EXERCISE: Copy every line of text from the data below exactly, and leave the pictures out.

<<<<

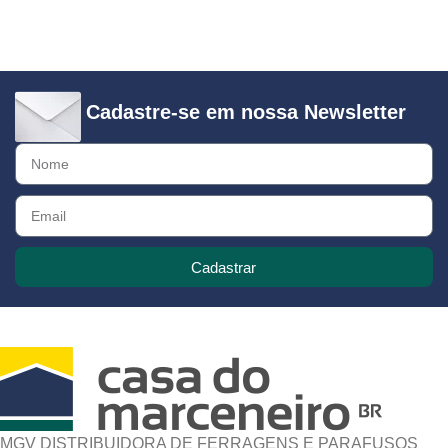
Cadastre-se em nossa Newsletter
Cadastrar
MGV DISTRIBUIDORA DE FERRAGENS E PARAFUSOS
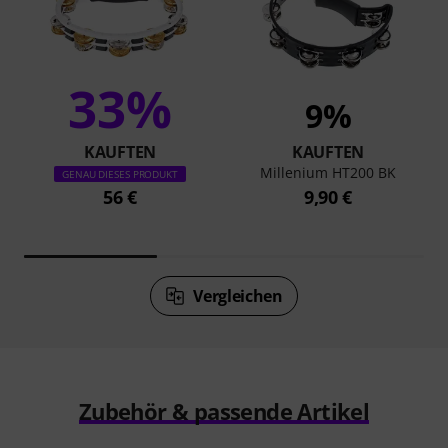
33%
9%
KAUFTEN
KAUFTEN
Millenium HT200 BK
GENAU DIESES PRODUKT
56 €
9,90 €
Vergleichen
Zubehör & passende Artikel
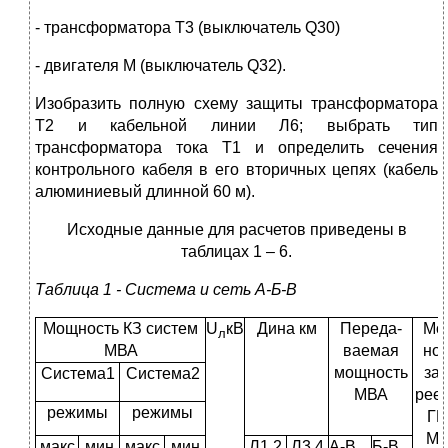
- трансформатора Т3 (выключатель Q30)
- двигателя М (выключатель Q32).
Изобразить полную схему защиты трансформатора
Т2 и кабельной линии Л6; выбрать тип
трансформатора тока Т1 и определить сечения
контрольного кабеля в его вторичных цепях (кабель
алюминиевый длинной 60 м).
Исходные данные для расчетов приведены в
таблицах 1 – 6.
Таблица 1 - Система и сеть А-Б-В
Мощность КЗ систем
U
кВ
Дина км
Переда-
Мо
л
МВА
ваемая
нос
мощность
заб
Система1
Система2
МВА
рее
режимы
режимы
Г
М
макс
мин
макс
мин
Л1,2
Л3,4
А-В
Б-В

>>>>

RESPONSE:
Cadastre-se em nossa Newsletter
Cadastrar
MGV DISTRIBUIDORA DE FERRAGENS E PARAFUSOS
33%
9%
KAUFTEN
KAUFTEN
Millenium HT200 BK
GENAU DIESES PRODUKT
56 €
9,90 €
Vergleichen
Zubehör & passende Artikel
- трансформатора Т3 (выключатель Q30)
- двигателя М (выключатель Q32).
Изобразить полную схему защиты трансформатора
Т2 и кабельной линии Л6; выбрать тип
трансформатора тока Т1 и определить сечения
контрольного кабеля в его вторичных цепях (кабель
алюминиевый длинной 60 м).
Исходные данные для расчетов приведены в
таблицах 1 – 6.
Таблица 1 - Система и сеть А-Б-В
Мощность КЗ систем
U
кВ
Дина км
Переда-
Мо
л
МВА
ваемая
нос
мощность
заб
Система1
Система2
МВА
рее
режимы
режимы
Г
М
макс
мин
макс
мин
Л1,2
Л3,4
А-В
Б-В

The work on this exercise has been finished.